## Data

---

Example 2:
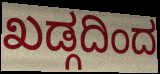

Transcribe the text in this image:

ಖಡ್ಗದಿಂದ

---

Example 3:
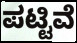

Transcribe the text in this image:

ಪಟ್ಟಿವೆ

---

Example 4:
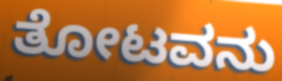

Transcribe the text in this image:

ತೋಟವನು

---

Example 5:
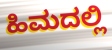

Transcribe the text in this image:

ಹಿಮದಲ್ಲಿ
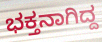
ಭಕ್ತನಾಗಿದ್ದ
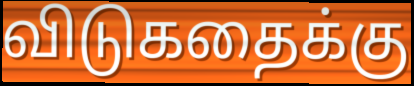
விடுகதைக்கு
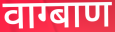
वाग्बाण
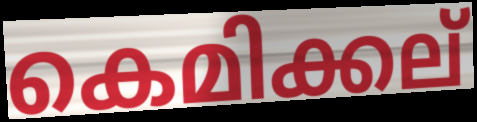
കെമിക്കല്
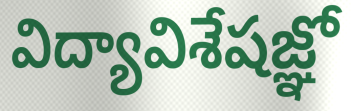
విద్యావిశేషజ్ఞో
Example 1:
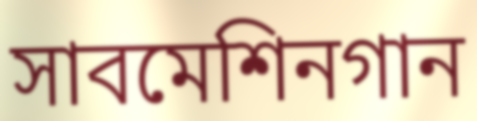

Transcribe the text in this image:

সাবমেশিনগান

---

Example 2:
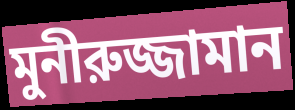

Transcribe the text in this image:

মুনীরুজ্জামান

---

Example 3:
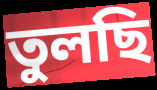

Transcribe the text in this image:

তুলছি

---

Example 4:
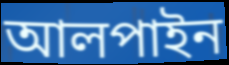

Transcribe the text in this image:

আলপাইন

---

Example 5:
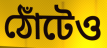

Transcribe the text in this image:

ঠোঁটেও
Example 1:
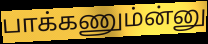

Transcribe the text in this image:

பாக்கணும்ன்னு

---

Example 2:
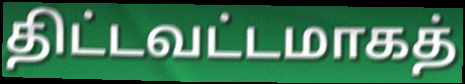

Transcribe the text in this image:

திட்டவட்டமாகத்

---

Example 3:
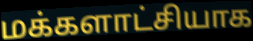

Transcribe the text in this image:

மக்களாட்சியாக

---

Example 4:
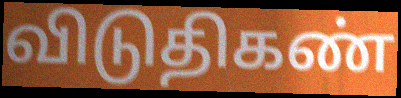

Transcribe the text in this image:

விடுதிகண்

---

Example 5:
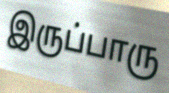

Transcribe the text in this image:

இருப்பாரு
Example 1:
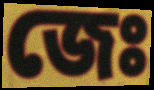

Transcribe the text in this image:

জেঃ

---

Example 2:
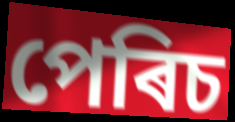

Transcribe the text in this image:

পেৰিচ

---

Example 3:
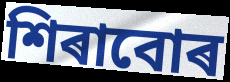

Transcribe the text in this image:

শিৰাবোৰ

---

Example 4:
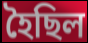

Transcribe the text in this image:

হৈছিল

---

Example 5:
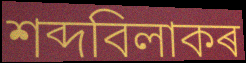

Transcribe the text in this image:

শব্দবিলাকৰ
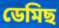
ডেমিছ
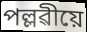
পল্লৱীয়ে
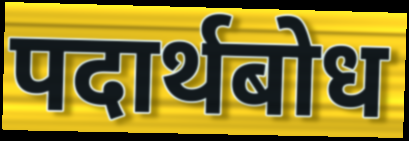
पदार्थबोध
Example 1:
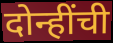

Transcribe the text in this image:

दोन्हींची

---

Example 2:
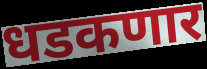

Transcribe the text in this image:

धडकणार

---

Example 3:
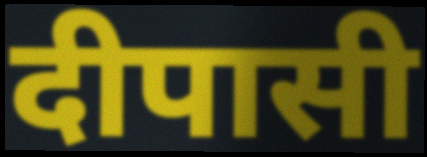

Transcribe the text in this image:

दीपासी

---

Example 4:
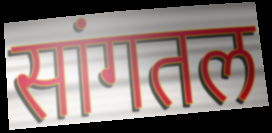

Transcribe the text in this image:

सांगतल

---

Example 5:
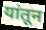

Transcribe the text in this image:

## Aim of the task
Return each record as written, minus its images.

## Task response
---

Example 2:

Transcribe the text in this image:

ಖಡ್ಗದಿಂದ

---

Example 3:

Transcribe the text in this image:

ಪಟ್ಟಿವೆ

---

Example 4:

Transcribe the text in this image:

ತೋಟವನು

---

Example 5:

Transcribe the text in this image:

ಹಿಮದಲ್ಲಿ
ಭಕ್ತನಾಗಿದ್ದ
விடுகதைக்கு
वाग्बाण
കെമിക്കല്
విద్యావిశేషజ్ఞో
Example 1:

Transcribe the text in this image:

সাবমেশিনগান

---

Example 2:

Transcribe the text in this image:

মুনীরুজ্জামান

---

Example 3:

Transcribe the text in this image:

তুলছি

---

Example 4:

Transcribe the text in this image:

আলপাইন

---

Example 5:

Transcribe the text in this image:

ঠোঁটেও
Example 1:

Transcribe the text in this image:

பாக்கணும்ன்னு

---

Example 2:

Transcribe the text in this image:

திட்டவட்டமாகத்

---

Example 3:

Transcribe the text in this image:

மக்களாட்சியாக

---

Example 4:

Transcribe the text in this image:

விடுதிகண்

---

Example 5:

Transcribe the text in this image:

இருப்பாரு
Example 1:

Transcribe the text in this image:

জেঃ

---

Example 2:

Transcribe the text in this image:

পেৰিচ

---

Example 3:

Transcribe the text in this image:

শিৰাবোৰ

---

Example 4:

Transcribe the text in this image:

হৈছিল

---

Example 5:

Transcribe the text in this image:

শব্দবিলাকৰ
ডেমিছ
পল্লৱীয়ে
पदार्थबोध
Example 1:

Transcribe the text in this image:

दोन्हींची

---

Example 2:

Transcribe the text in this image:

धडकणार

---

Example 3:

Transcribe the text in this image:

दीपासी

---

Example 4:

Transcribe the text in this image:

सांगतल

---

Example 5:

Transcribe the text in this image:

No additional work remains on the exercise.